We talked about scatter gather. We did a whole thing talking about the new MSQ engine and framework and what scatter gather versus shuffle mesh. Oh, no, we go there.

[00:09:51.550] – Darin

I’m not going to repeat that whole story either. Except, to make a long story short, how can I do a subsecond query on a petabyte of data? Well, I’m not really doing a subsecond query across a petabyte. I’m really doing 2000 subsecond queries across 500 megabyte chunks. And you know, it’s hitting all of those and then gathering back together. That’s how you get the speed and the scale. And of course, as we said, it was designed explicitly for streaming data. So the reason you can do a petabyte query in under a second is it’s not really one petabyte query. It’s really 2,000,500 megabyte queries that are scattered across all of these micro partitions, or as we call them, segments, and then gathered back together. So that’s how we can deal with that speed and that scale. And of course, the streaming is inherent. So this is what Druid is designed for. And pretty much all of the thousands of projects out in the world that are using Druid have some combination of they needed to be really, really fast or really, really big or deal with streaming data. And in many cases, all three.

[00:10:55.970] – Reena 

Actually. That brings up a really good point. So there are plenty of companies who are building real-time analytics with Druid. Who’s getting it right, who has a really great use case, I know that you are, we’ve talked about a few on the show before, but who really is getting the real time analytics application idea right?

[00:11:17.500] – Darin

So that’s actually a harder question than it sounds because everyone has their own use case and their own needs or.

[00:11:24.190] – Reena 

Maybe what are some of the most interesting use cases?

[00:11:26.720] – Darin

Well, there’s one that everybody can go use the interface and play with it, and that is Wikimedia. So if you use your favorite search engine and look for Wikimedia, this is the reporting that’s done for Wikipedia and all of the other projects in the Wikimedia Foundation that they’re using Druid to provide both updates. Now in their case it’s not really real time because the nature of what they’re doing, it’s okay if it’s a few minutes out of date. But what they need Druid for is that interactive data exploration. So that I can easily drill in and say, okay, how many mobile devices in Finland hit pages that are not in English and be able to just point and click and easily hit those kind of complicated queries and get answers back right away in the interface? And this is all public stuff. You can go look for Wikimedia and go find it. And of course, being the Wikimedia Foundation, it’s 100% open source. So they’ve put everything they’ve done in the GitHub if you want to recreate it and do it yourself. Another good example of somebody, and this is a little more complex, is ThousandEyes.

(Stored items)
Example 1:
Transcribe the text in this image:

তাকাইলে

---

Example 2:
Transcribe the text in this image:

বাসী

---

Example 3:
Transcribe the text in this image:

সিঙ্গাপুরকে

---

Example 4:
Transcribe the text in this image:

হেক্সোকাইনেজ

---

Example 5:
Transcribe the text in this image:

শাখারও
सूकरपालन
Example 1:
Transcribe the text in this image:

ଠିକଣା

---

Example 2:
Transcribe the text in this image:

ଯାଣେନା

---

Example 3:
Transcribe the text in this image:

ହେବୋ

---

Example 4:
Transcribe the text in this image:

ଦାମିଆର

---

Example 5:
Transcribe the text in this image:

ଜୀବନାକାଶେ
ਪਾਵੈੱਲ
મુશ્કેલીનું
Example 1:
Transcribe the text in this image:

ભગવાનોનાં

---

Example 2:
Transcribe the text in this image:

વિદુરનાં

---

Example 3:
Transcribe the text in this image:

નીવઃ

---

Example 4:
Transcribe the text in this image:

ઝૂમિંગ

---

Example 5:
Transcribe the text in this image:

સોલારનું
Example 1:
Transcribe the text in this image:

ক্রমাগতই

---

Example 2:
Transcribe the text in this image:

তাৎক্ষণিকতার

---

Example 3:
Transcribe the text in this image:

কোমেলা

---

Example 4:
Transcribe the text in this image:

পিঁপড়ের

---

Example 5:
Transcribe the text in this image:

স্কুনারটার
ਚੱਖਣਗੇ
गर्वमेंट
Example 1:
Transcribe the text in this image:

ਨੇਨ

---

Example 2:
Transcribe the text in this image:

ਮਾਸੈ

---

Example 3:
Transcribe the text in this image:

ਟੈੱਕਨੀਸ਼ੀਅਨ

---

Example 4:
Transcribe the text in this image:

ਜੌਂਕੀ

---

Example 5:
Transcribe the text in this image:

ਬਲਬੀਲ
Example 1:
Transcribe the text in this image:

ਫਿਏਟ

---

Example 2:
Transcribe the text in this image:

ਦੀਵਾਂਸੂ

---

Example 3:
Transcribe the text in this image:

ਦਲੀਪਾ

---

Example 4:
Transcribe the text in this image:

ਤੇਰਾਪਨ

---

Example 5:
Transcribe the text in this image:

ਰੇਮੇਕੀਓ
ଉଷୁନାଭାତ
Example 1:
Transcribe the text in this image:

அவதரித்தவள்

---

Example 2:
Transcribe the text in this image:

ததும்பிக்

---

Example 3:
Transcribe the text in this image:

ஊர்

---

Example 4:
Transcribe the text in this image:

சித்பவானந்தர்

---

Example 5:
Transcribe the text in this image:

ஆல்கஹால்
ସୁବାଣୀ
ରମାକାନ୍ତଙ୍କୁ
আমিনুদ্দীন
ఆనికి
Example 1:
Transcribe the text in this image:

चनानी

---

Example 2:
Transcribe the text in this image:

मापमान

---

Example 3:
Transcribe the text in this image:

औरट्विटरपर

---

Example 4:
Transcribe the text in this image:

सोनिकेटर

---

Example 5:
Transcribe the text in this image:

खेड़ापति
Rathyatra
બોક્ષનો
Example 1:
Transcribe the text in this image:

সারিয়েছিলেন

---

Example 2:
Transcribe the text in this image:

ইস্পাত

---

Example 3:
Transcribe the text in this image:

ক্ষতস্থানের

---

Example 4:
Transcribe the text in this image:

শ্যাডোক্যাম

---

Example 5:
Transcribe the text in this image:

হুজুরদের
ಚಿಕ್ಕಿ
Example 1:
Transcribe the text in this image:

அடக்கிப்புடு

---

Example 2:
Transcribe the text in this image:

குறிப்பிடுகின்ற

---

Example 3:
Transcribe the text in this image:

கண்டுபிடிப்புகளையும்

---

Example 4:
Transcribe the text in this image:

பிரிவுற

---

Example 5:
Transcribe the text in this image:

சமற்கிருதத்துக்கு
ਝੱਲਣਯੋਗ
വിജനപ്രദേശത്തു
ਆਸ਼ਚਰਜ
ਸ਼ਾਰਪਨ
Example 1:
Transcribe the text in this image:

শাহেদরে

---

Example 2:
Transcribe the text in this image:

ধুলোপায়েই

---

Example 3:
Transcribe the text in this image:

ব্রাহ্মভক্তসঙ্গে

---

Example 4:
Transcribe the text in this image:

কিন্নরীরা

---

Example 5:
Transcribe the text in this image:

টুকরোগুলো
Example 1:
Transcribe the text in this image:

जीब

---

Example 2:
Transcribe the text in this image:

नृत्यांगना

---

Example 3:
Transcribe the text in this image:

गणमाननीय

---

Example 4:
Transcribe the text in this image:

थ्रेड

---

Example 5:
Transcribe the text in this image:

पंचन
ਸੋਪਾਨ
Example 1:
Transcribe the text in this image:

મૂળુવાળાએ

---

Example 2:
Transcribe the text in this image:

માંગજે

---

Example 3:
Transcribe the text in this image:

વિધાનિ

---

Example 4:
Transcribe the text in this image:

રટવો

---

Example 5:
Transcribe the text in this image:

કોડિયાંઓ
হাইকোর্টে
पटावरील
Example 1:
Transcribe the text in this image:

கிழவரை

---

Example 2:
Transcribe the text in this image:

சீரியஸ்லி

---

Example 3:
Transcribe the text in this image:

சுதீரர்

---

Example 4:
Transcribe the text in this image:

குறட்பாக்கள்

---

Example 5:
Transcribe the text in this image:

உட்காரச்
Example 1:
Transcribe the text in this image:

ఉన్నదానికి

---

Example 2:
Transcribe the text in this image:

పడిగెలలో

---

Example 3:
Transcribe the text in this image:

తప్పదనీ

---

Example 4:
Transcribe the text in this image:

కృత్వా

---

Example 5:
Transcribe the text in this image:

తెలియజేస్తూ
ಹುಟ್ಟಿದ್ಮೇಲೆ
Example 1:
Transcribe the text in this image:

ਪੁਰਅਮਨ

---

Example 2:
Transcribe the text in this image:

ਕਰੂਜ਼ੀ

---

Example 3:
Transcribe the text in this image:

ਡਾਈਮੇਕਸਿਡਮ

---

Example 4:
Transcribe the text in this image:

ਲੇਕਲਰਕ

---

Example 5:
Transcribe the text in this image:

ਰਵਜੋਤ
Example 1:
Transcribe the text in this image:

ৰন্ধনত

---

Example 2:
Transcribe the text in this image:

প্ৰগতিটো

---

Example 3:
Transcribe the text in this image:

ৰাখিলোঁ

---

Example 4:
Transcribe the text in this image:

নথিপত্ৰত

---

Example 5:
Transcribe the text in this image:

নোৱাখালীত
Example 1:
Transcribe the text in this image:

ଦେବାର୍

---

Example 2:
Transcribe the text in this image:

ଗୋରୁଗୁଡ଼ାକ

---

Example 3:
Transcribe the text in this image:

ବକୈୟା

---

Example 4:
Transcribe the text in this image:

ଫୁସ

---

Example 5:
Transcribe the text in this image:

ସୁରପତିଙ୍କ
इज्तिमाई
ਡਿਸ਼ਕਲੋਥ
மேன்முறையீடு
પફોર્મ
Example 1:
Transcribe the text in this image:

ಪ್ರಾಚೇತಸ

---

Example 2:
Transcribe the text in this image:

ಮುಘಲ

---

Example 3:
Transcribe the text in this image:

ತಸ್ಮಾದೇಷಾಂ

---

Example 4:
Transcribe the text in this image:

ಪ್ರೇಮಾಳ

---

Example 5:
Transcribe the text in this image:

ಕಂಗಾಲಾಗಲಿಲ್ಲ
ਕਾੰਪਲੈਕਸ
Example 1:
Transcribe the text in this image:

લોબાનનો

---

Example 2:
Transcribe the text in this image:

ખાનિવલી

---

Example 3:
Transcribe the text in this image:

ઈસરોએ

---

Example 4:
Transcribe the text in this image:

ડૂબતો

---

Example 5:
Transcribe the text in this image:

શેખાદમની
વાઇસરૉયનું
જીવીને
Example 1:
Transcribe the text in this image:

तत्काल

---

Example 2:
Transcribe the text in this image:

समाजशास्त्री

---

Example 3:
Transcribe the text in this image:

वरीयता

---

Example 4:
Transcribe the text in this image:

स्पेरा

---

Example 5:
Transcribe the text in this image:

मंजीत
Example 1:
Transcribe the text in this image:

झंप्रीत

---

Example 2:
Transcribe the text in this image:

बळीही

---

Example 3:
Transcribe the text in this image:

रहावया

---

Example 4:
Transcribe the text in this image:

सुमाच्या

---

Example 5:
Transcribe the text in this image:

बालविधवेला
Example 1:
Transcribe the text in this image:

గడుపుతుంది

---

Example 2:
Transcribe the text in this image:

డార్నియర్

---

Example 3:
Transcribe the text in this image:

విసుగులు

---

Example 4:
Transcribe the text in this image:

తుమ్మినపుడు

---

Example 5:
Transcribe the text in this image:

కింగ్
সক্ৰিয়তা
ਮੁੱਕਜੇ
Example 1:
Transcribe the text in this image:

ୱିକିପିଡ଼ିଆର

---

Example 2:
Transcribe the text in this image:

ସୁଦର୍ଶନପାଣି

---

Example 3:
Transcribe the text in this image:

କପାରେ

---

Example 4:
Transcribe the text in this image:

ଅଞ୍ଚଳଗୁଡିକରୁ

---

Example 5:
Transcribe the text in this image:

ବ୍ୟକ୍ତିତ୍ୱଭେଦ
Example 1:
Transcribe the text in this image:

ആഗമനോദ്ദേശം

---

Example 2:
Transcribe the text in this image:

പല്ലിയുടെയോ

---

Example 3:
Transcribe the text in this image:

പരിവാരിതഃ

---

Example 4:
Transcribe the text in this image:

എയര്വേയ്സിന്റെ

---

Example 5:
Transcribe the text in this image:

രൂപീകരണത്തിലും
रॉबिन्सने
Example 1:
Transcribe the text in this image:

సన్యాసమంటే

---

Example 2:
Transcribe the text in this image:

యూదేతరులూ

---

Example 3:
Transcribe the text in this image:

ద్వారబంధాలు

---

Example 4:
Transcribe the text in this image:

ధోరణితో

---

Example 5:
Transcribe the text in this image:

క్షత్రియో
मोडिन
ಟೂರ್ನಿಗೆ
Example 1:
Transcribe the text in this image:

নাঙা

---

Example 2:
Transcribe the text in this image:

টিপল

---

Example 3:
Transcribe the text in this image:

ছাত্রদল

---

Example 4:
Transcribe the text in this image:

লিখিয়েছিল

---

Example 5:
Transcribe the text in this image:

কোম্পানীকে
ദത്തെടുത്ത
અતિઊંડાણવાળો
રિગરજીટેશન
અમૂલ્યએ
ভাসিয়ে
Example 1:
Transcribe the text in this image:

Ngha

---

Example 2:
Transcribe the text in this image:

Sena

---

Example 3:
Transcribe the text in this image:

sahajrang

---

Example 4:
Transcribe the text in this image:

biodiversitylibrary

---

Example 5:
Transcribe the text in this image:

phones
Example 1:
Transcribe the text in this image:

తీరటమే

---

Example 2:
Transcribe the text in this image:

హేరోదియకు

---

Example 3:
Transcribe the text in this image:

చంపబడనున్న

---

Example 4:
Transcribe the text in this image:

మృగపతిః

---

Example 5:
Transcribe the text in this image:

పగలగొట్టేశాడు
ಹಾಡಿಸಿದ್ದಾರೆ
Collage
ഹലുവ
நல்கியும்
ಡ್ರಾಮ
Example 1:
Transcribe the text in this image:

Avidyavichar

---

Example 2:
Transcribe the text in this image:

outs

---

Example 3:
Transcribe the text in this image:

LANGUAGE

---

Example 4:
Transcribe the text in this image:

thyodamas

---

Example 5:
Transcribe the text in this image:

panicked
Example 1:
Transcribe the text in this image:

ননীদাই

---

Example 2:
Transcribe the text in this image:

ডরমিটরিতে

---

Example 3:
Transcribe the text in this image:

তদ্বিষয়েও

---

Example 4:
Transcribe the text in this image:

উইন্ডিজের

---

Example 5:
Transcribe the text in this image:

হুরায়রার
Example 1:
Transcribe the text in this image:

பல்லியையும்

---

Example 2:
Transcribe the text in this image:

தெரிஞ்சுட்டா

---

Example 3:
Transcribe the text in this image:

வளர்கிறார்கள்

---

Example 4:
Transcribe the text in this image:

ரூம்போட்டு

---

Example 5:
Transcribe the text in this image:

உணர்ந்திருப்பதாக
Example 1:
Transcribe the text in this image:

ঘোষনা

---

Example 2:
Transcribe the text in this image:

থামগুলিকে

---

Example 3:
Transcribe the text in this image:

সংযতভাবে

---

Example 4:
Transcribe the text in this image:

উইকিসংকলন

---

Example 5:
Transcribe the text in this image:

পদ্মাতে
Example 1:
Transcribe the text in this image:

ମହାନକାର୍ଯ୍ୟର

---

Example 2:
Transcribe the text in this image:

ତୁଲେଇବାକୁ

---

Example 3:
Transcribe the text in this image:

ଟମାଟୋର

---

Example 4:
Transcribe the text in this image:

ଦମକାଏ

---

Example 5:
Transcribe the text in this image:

Task item A: Please swap "Druid" for "Apache Druid" and give the Druid transcript between "Actually. That brings" and "interesting use cases?", inclusive.
Task item B: Carry the Druid transcript forward from its final sentence.

Response box A:
Actually. That brings up a really good point. So there are plenty of companies who are building real-time analytics with Apache Druid. Who’s getting it right, who has a really great use case, I know that you are, we’ve talked about a few on the show before, but who really is getting the real time analytics application idea right?

[00:11:17.500] – Darin

So that’s actually a harder question than it sounds because everyone has their own use case and their own needs or.

[00:11:24.190] – Reena 

Maybe what are some of the most interesting use cases?

Response box B:
[00:12:31.930] – Darin

So ThousandEyes is a system monitoring company. They were a startup. They were acquired by Cisco a few years ago. They still operate pretty much autonomously as ThousandEyes, and the name tells you what they’re doing. They’re putting sensors all over your systems so that you can watch your network equipment, you can watch your physical machines. If you’re on prem, you can watch your virtual machines when you’re on cloud, you can watch your applications, you can have up to the date information on everything happening on your network and you can set the necessary alerting to go with that monitoring. Instead of something’s going wrong, you know it immediately. And this is particularly useful for people who are doing complex applications and many services because this is the whole thing about reliability. If say, Amazon goes down, everybody knows there’s a big problem and nobody blames you for it. But when your application normally takes 5 seconds and the day it’s taking 30 seconds, then you get people yelling. And that’s much harder. It’s easy to diagnose something’s wrong with it’s, like smoke coming out of a building. It’s much harder to diagnose that when it’s just slower than it should be or wonky somehow.

[00:13:36.640] – Darin

And this is what Thousand Eyes let you do. Now, when ThousandEyes started out, the database that they use was MongoDB, and MongoDB is awesome. Lots of people use Mongo together with Druid. It is really easy to develop with. It’s a document database. They have all sorts of cloud and open source and on prem options and ways to run it. But it’s not designed for real time applications. So when they were at their prototype, Mongo was great. And when they had five customers, Mongo was okay. And when they had 20 customers, it started slowing down. And when they were getting up towards 100 customers, it was taking minutes. Many minutes.

[00:14:12.920] – Reena 

Like minutes in this instance is a lifetime.

[00:14:16.890] – Darin

Yeah, we joke about this, but when you’re online, seconds really count. 5 seconds doesn’t sound like a long gap, but if you’re staring at a website or listening to a podcast, then 5 seconds seems like forever.

[00:14:31.550] – Reena 

I’m glad that I know you well enough to know what you were going to do right there.

[00:14:36.310] – Darin

That’s good. So what ThousandEyes ended up doing was moving their back end onto Apache Druid. In this case, they chose to partner with Imply. This was important enough to them. They wanted a other things you get. And that dropped their time all the way back down to one to 2 seconds for everything. And they are much bigger now. I don’t even know how many customers they have. But becoming part of Cisco of course, exposed them to a lot more customers who have picked them up and put them into their systems. So ThousandEyes is now able to scale and have the speed that they need and deal with the streaming data, which is the core to everything that we were talking about with real time. The other part of that that’s important, something we didn’t really talk about much, is concurrency. So I want to mention that for a moment because it’s often important in real time applications where it’s not as important in traditional reporting. Right? So if I’m doing like monthly reports or sales reports or quarterly reports, I’m running one report every so often and I don’t really care that much how long it takes.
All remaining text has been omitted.